The studied parameters were scored according to The American Academy of Sleep Medicine Scoring Manual, 2012 (Grigg-Damberger 2012). Sleep latency (SL) refers to the length of time taken in transition from wakefulness to sleep, wake after sleep onset (WASO) is the minutes of wake after sleep onset but before the final awakening, sleep efficiency (SE) is the total sleep time (TST) divided by the total in bedtime, sleep fragmentation (SF) is the number of sleep cycles/night, and sleep stage transition index (SSTI) is the number of transition between various sleep stages/hour. The pulse transit time (PTT) is the time taken for the arterial pulse wave to travel from the aortic valve to a peripheral site which reflects the intrathoracic pressure. An arousal refers to abrupt shift of EEG activities which last for ≥ 3 s and are preceded by ≥ 10 s of sleep. An apnea was defined as ≥ 90% drop in the thermistor excursion signal of ≥ 10 s and hypopnea which was defined as a decrease in thermistor signal by > 30% for > 10 s accompanied by a decrease of oxyhemoglobin saturation ≥ 4%. The patient was considered to have sleep apnea syndrome (SAS) if the apnea hypopnea index (AHI) is ≥ 15 or if the AHI ≥ 5 associated with insomnia, cardiovascular comorbidities, or diurnal symptoms mainly EDS, impaired cognition, or mood changes (Sateia 2014).

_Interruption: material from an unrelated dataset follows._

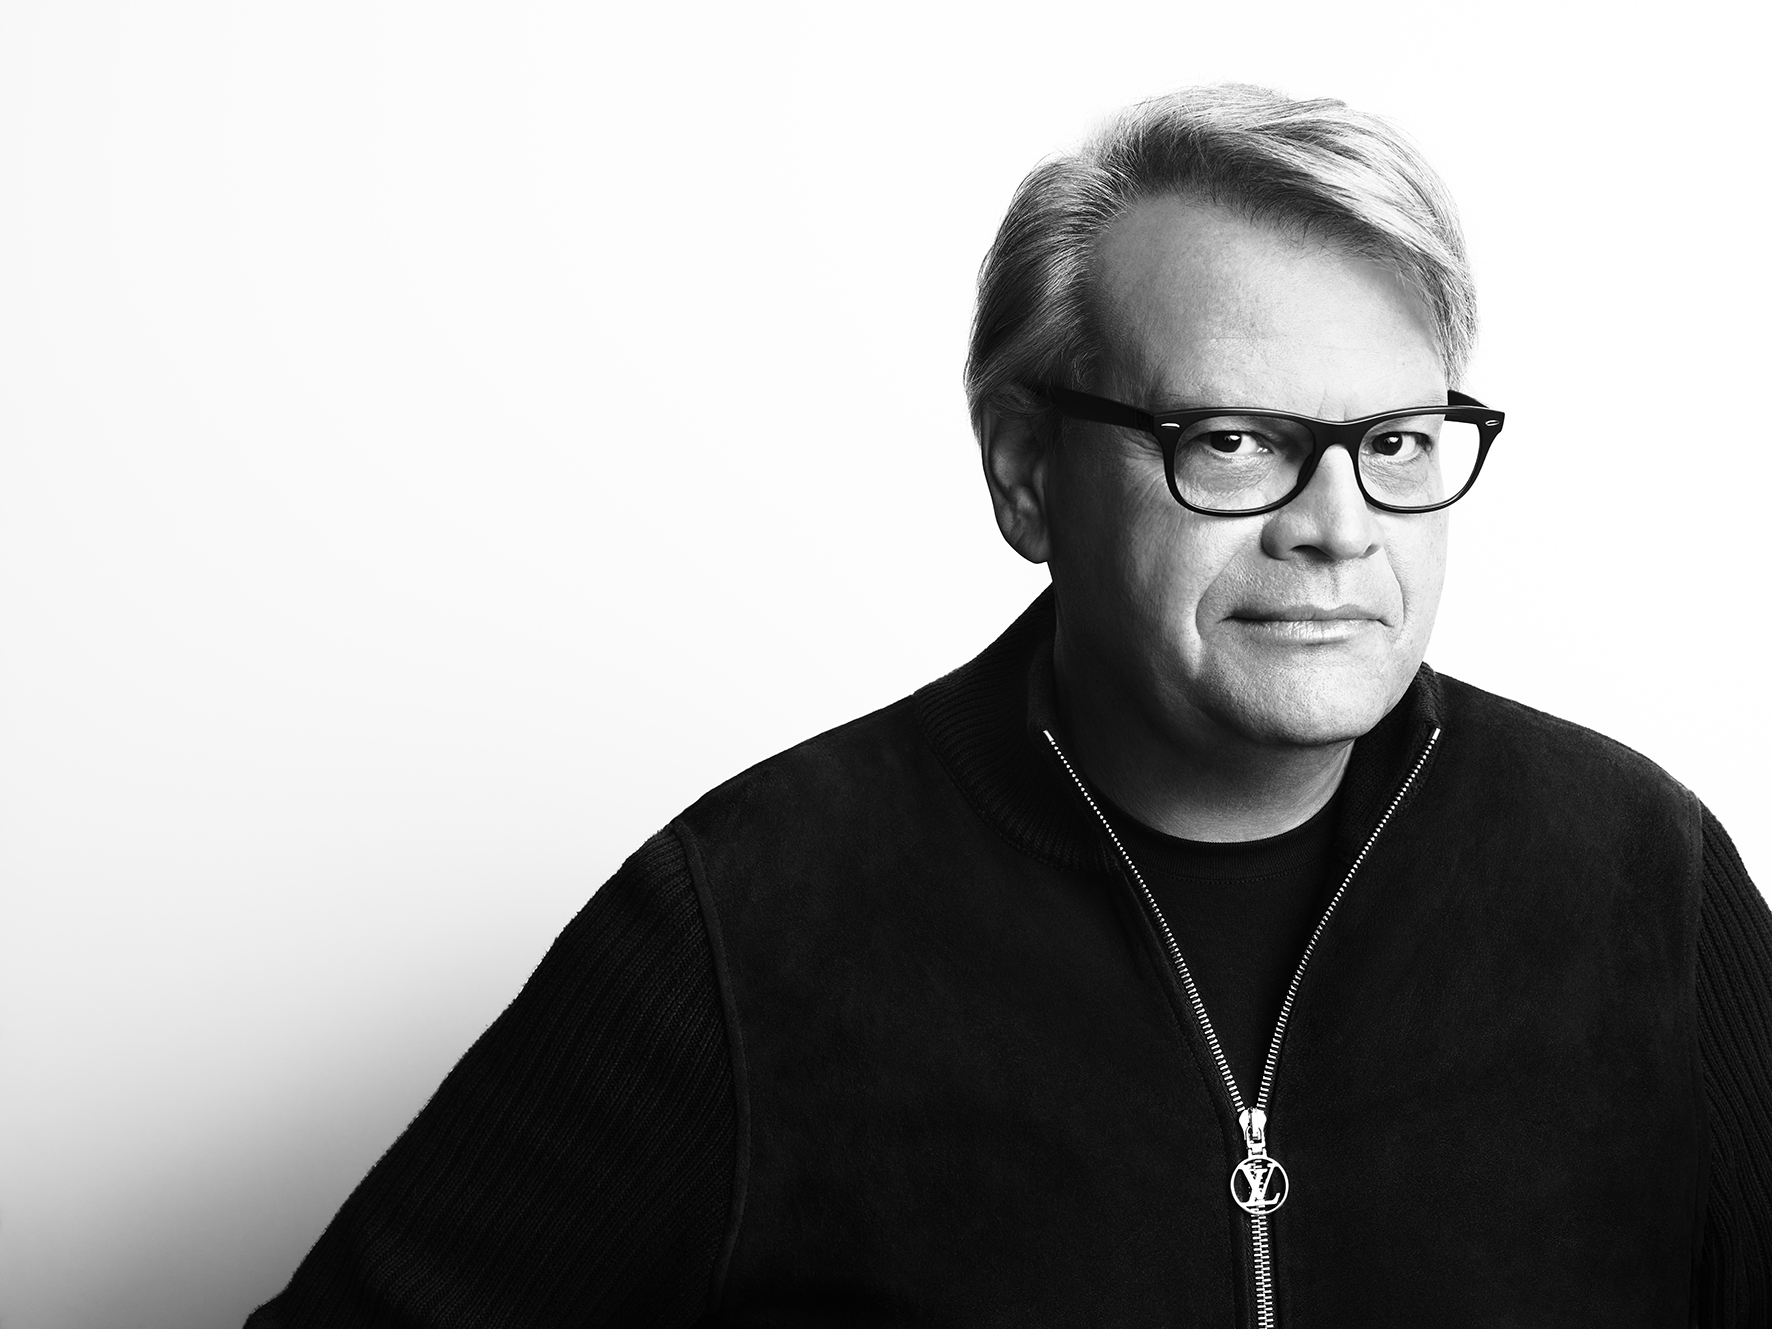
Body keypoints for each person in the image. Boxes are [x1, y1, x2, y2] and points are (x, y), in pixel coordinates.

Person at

Statistical analysis was conducted using SPSS version 19 (Statistical Package for Social Studies) created by IBM, Chicago, IL, USA. For numerical values, the range and mean ± standard deviations were calculated. For categorical variable, the number and percentage were calculated and differences between subcategories were tested using the z-score test, ANOVA, Tukey’s tests, and post-hoc tests. Correlation analysis was performed using Pearson’s correlation test. p value < 0.05 was considered statistically significant.